(Dataset entries)
*** Block opens ***
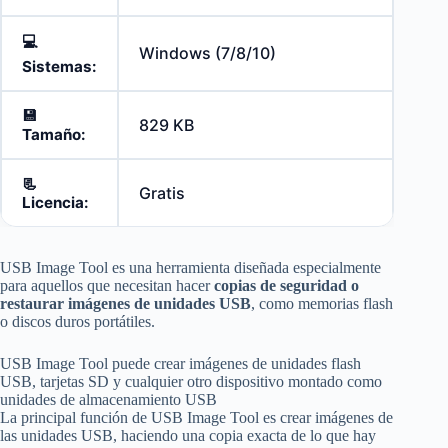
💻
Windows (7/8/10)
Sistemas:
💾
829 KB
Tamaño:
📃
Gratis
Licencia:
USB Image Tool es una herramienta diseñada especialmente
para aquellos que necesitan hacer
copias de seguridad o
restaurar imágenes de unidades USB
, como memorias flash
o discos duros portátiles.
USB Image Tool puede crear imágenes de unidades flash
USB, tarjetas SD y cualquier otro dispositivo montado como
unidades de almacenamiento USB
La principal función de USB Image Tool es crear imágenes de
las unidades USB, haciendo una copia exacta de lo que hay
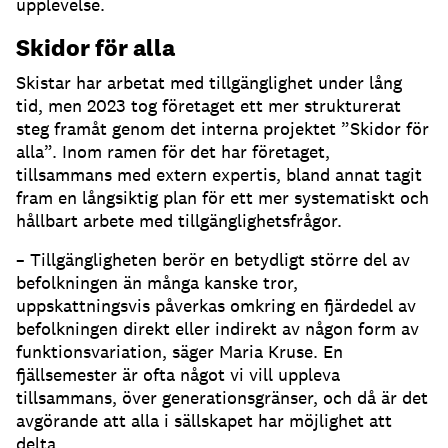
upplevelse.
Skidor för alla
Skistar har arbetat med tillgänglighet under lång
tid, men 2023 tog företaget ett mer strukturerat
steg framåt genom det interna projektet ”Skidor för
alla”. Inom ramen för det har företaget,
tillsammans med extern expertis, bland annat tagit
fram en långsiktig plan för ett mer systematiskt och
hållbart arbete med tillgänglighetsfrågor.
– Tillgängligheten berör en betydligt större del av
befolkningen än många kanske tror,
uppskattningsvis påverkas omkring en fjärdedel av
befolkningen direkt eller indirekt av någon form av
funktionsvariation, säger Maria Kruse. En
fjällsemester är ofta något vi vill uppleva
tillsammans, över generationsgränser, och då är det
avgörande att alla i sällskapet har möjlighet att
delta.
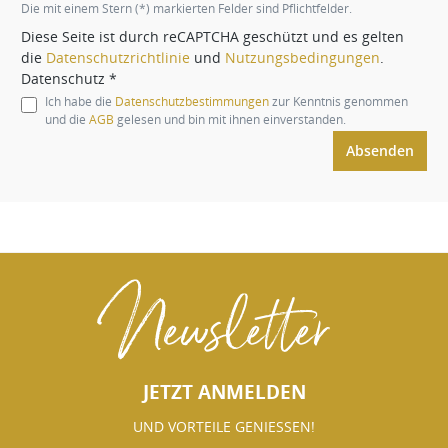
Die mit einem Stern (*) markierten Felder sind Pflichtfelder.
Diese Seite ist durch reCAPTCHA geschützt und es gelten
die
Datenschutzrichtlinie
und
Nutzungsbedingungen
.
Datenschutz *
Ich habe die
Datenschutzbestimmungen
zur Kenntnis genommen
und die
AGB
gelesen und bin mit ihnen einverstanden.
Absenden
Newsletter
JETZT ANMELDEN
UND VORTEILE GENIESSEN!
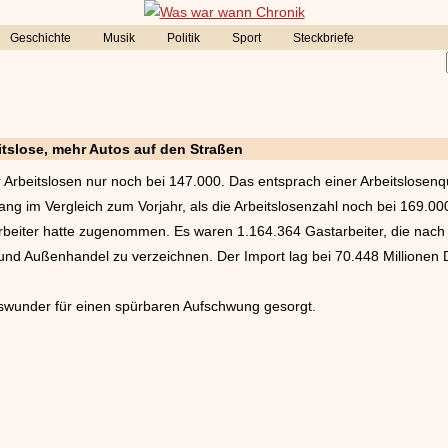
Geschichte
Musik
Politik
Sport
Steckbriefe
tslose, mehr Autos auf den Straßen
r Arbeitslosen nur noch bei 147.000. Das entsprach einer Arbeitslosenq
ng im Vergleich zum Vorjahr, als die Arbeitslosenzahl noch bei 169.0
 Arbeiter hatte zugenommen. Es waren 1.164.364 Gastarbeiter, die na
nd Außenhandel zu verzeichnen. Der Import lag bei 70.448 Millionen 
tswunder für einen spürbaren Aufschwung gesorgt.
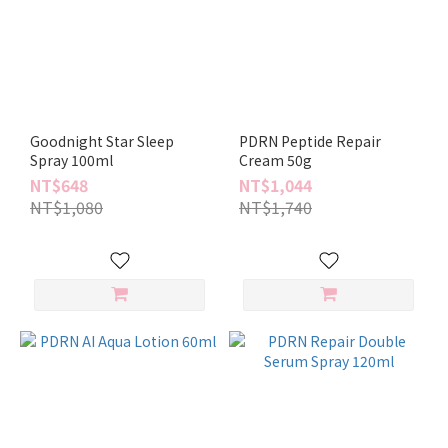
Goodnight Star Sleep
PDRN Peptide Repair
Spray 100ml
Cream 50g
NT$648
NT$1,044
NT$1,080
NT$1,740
*** Block closes ***
Assignment. Copy out all the data above exactly, pictures excluded.

Answer to the problem.
💻
Windows (7/8/10)
Sistemas:
💾
829 KB
Tamaño:
📃
Gratis
Licencia:
USB Image Tool es una herramienta diseñada especialmente
para aquellos que necesitan hacer
copias de seguridad o
restaurar imágenes de unidades USB
, como memorias flash
o discos duros portátiles.
USB Image Tool puede crear imágenes de unidades flash
USB, tarjetas SD y cualquier otro dispositivo montado como
unidades de almacenamiento USB
La principal función de USB Image Tool es crear imágenes de
las unidades USB, haciendo una copia exacta de lo que hay
upplevelse.
Skidor för alla
Skistar har arbetat med tillgänglighet under lång
tid, men 2023 tog företaget ett mer strukturerat
steg framåt genom det interna projektet ”Skidor för
alla”. Inom ramen för det har företaget,
tillsammans med extern expertis, bland annat tagit
fram en långsiktig plan för ett mer systematiskt och
hållbart arbete med tillgänglighetsfrågor.
– Tillgängligheten berör en betydligt större del av
befolkningen än många kanske tror,
uppskattningsvis påverkas omkring en fjärdedel av
befolkningen direkt eller indirekt av någon form av
funktionsvariation, säger Maria Kruse. En
fjällsemester är ofta något vi vill uppleva
tillsammans, över generationsgränser, och då är det
avgörande att alla i sällskapet har möjlighet att
delta.
Die mit einem Stern (*) markierten Felder sind Pflichtfelder.
Diese Seite ist durch reCAPTCHA geschützt und es gelten
die
Datenschutzrichtlinie
und
Nutzungsbedingungen
.
Datenschutz *
Ich habe die
Datenschutzbestimmungen
zur Kenntnis genommen
und die
AGB
gelesen und bin mit ihnen einverstanden.
Absenden
Newsletter
JETZT ANMELDEN
UND VORTEILE GENIESSEN!
Geschichte
Musik
Politik
Sport
Steckbriefe
tslose, mehr Autos auf den Straßen
r Arbeitslosen nur noch bei 147.000. Das entsprach einer Arbeitslosenq
ng im Vergleich zum Vorjahr, als die Arbeitslosenzahl noch bei 169.0
 Arbeiter hatte zugenommen. Es waren 1.164.364 Gastarbeiter, die na
nd Außenhandel zu verzeichnen. Der Import lag bei 70.448 Millionen 
tswunder für einen spürbaren Aufschwung gesorgt.
Goodnight Star Sleep
PDRN Peptide Repair
Spray 100ml
Cream 50g
NT$648
NT$1,044
NT$1,080
NT$1,740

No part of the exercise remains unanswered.